Düşün.
Düşün.
Düştüm.
Üstüm basım acıya bulandı, yine.
Ne yapılır bundan sonra?
Belki susulur.
Belki gidilir.
Belki ölünür.
Ölmek; her zaman ruhun bedenden ayrılıp tahtali koyü boylamasi anlamına gelmemeli.
Çünkü ben, ruhum bedenimdeyken öldüm.
Acıdan ölünür.
Mutsuzluktan da.
Yazılan şarkılar yalan.
Ben aslında, kendimden saklandım. Ve kendime yakalandım.
Bazen, ağlasam da geçmiyor.
Çünkü, öldüm.
Öldün mü bir kere, bir daha dirilmesi zor zaten.

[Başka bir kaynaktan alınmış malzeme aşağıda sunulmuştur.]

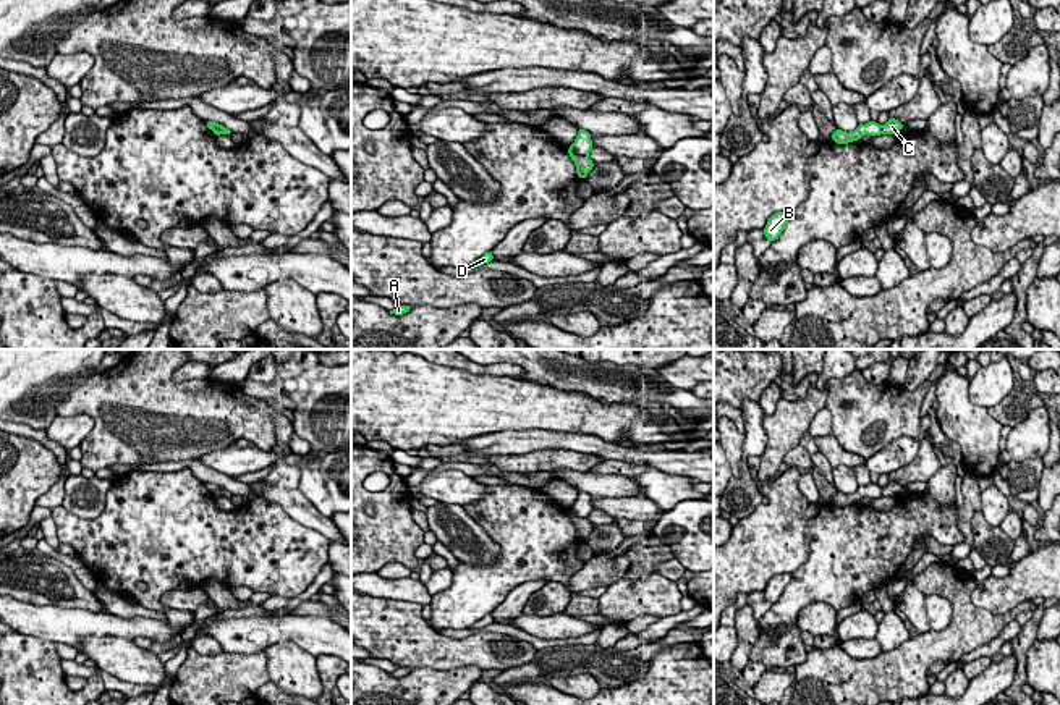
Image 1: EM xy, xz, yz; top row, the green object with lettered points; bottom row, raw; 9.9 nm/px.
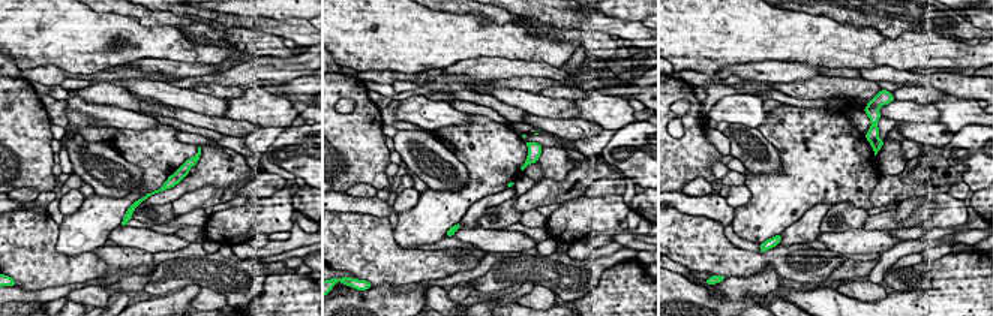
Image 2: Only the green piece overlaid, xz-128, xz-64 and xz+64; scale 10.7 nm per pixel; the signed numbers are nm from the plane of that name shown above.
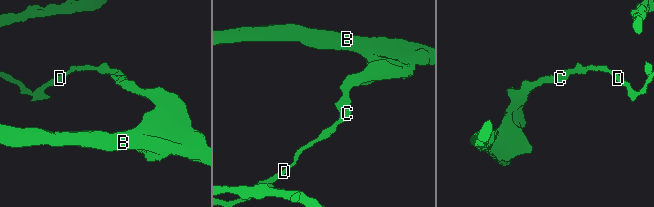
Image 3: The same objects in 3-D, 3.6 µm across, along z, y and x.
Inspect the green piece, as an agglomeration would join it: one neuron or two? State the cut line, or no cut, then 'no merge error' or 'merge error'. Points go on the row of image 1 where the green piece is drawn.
cut xz (570, 146), (578, 154), (586, 156); merge error

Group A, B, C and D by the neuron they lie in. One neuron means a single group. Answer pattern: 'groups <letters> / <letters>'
groups A C D / B

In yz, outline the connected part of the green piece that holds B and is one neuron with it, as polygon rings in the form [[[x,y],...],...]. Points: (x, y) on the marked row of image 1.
[[[788,210],[774,213],[764,228],[764,236],[770,243],[777,241],[778,236],[782,234],[782,231],[785,230],[790,217],[791,217],[791,212],[788,212]]]

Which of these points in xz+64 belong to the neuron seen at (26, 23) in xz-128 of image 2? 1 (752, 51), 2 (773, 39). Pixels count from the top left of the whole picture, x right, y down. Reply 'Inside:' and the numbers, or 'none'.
Inside: 1, 2

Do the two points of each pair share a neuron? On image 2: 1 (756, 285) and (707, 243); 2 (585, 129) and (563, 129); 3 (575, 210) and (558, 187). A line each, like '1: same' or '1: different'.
1: different
2: same
3: different

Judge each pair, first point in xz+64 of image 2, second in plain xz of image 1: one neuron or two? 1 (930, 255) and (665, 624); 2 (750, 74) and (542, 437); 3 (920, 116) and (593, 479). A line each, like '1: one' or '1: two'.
1: one
2: one
3: one

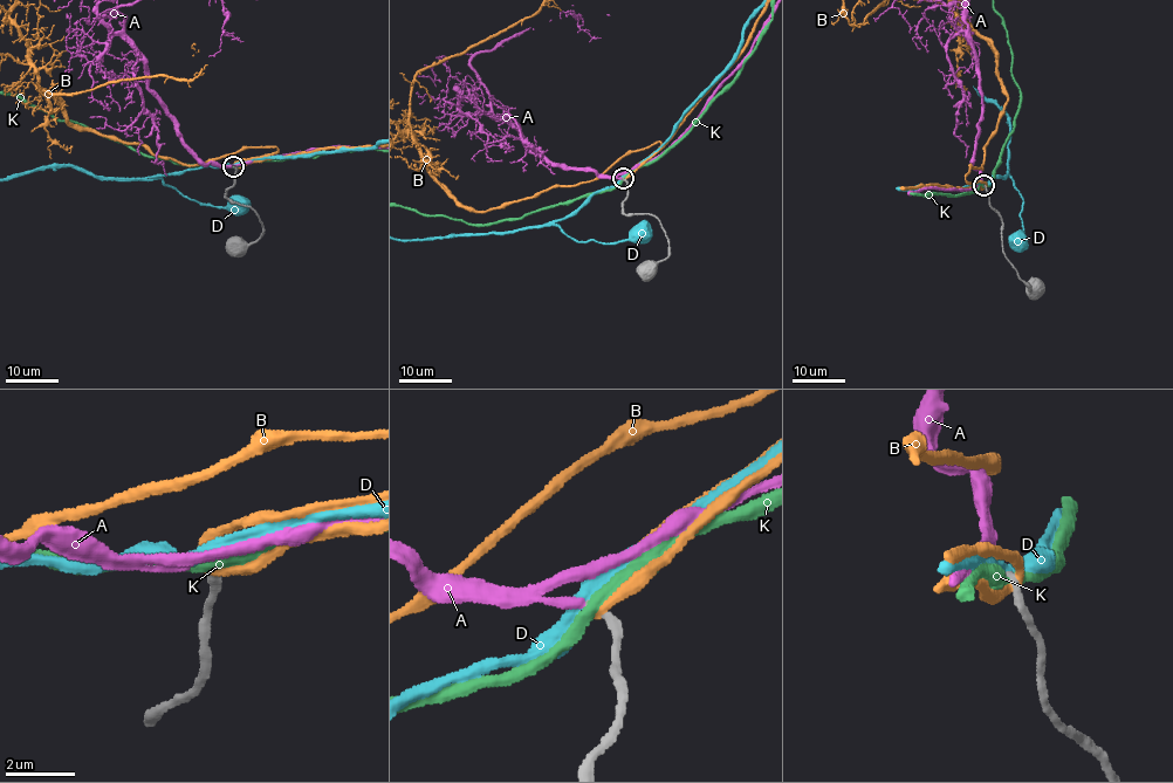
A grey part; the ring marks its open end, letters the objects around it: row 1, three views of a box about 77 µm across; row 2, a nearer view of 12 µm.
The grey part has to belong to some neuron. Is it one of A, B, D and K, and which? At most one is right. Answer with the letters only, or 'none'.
A

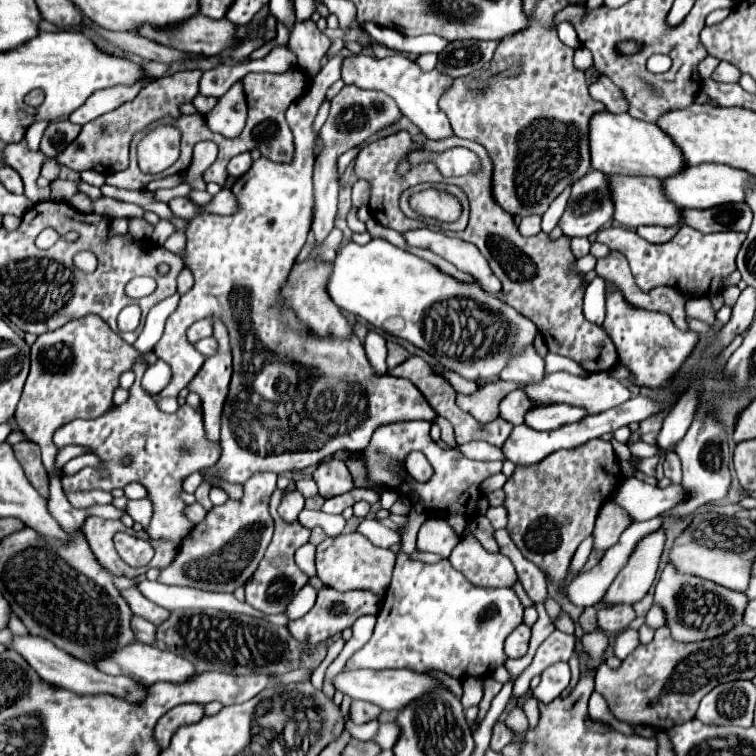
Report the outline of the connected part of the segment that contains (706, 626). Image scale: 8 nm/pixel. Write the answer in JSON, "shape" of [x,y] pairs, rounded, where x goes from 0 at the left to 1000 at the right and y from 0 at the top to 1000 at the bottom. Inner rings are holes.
{"shape":[[[881,749],[868,772],[865,796],[878,804],[892,847],[921,849],[921,847],[952,841],[963,836],[963,831],[968,831],[971,825],[981,823],[984,799],[989,796],[989,791],[981,783],[968,783],[963,778],[952,778],[950,772],[937,772],[937,767],[899,762]]]}

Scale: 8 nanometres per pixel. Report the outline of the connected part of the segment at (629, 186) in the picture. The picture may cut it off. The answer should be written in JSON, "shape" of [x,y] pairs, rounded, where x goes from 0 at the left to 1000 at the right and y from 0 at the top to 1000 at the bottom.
{"shape":[[[804,233],[807,265],[812,270],[812,291],[828,302],[844,299],[889,299],[899,296],[899,275],[894,270],[884,270],[878,259],[873,259],[873,238],[870,235],[839,235],[839,233]]]}

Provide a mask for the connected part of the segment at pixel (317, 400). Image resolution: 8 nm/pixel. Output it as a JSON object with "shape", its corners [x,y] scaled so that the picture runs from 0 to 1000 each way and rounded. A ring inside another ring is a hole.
{"shape":[[[442,74],[434,79],[431,87],[418,98],[413,106],[410,122],[392,132],[381,148],[378,159],[389,177],[389,209],[378,217],[360,214],[349,206],[344,206],[333,222],[312,235],[310,241],[310,257],[315,262],[315,280],[304,286],[280,286],[280,283],[259,283],[262,272],[254,270],[249,262],[230,262],[225,265],[225,278],[233,286],[249,286],[251,296],[246,304],[246,328],[243,328],[243,352],[254,357],[257,362],[257,378],[238,392],[235,407],[222,418],[217,442],[204,458],[204,468],[225,481],[228,487],[228,503],[225,508],[212,519],[212,524],[235,524],[241,513],[246,513],[254,500],[267,485],[271,472],[265,468],[249,451],[246,438],[254,429],[270,421],[288,421],[304,442],[304,458],[307,458],[307,503],[302,513],[302,524],[294,542],[294,571],[291,571],[291,587],[294,587],[294,603],[288,614],[280,619],[265,622],[270,630],[294,632],[307,640],[320,640],[328,635],[328,630],[339,624],[386,624],[386,622],[402,622],[407,616],[421,614],[434,601],[442,601],[444,595],[460,593],[466,598],[479,598],[497,563],[516,561],[516,558],[534,558],[534,556],[566,556],[574,558],[579,548],[574,540],[563,532],[558,519],[534,500],[521,500],[516,495],[500,500],[495,497],[487,474],[481,468],[481,458],[466,442],[463,447],[439,447],[439,444],[418,444],[410,439],[394,418],[376,407],[370,381],[378,376],[381,362],[392,347],[394,333],[399,331],[405,312],[413,299],[415,288],[415,254],[413,254],[413,222],[415,222],[415,185],[421,177],[413,175],[413,161],[421,151],[423,138],[431,132],[431,119],[437,111],[450,106],[450,87],[452,74]],[[315,410],[328,410],[328,421],[333,429],[333,447],[325,447],[312,423]],[[381,500],[410,500],[415,505],[381,505]],[[370,534],[381,534],[386,540],[370,540]]]}

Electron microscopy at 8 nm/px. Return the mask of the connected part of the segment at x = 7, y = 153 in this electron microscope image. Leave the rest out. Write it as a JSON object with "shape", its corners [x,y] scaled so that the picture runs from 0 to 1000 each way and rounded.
{"shape":[[[29,185],[21,190],[8,190],[3,214],[5,220],[13,220],[26,230],[32,241],[32,259],[37,265],[42,265],[45,270],[66,265],[66,250],[53,250],[49,246],[50,230],[56,225],[56,217],[61,214],[61,204],[42,201],[34,193],[34,185]]]}

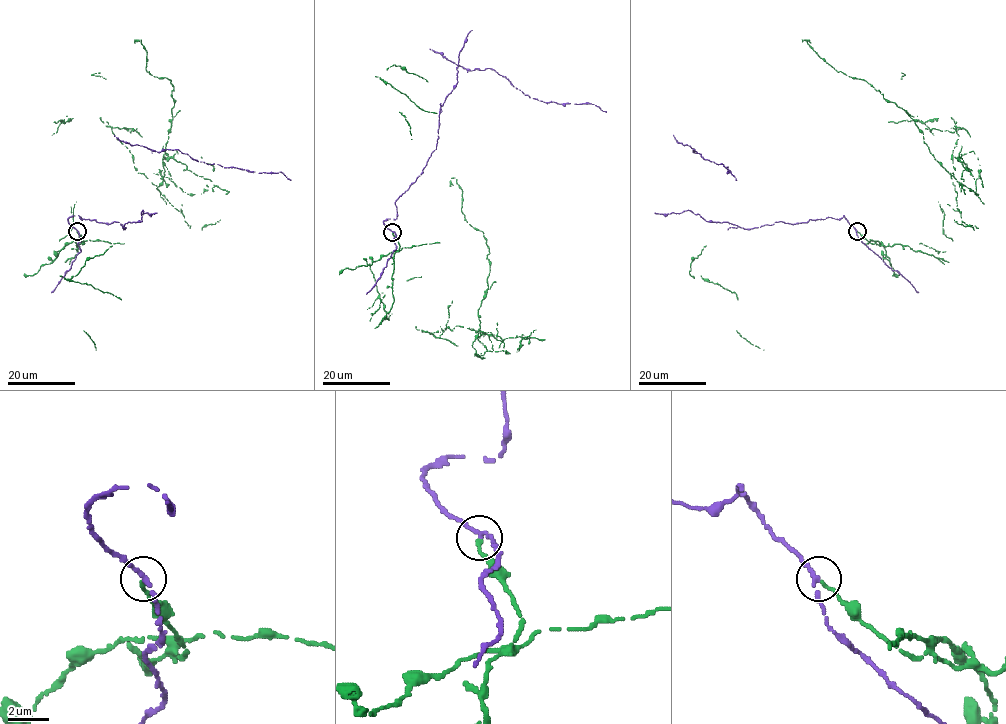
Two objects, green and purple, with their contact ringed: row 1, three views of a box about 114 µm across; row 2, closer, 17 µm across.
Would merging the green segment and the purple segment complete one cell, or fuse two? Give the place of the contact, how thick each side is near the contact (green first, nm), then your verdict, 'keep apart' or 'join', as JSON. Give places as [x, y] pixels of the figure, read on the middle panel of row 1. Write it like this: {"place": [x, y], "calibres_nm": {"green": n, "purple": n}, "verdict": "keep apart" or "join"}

O acıyı tattın mı, düşündün mü bir kere, geri dönüşü yok o yolun.
Ki ben, ne geri dönmeye çalıştım, ne de ileri gitmeye.
Oldugum yerde, öldüm.
Ne yaptım bundan sonra?
Günler gecti mı?
Acı dindi mı?
Alıştım mı?
Bittim mı?
Ben neden oraya bakıyorum ki?
Sonsuz acı diye bir sey var.
Ve bunu benim damarlarıma enjekte etmişler.
Bu kadar acı çekmemin başka ne açıklaması olabilir, bilmiyorum.
Bazen, yer yarılsa da icine girsem. Ve asla çıkmasam.
Bazen, gercekten ölsem. Ve asla ağlamasalar.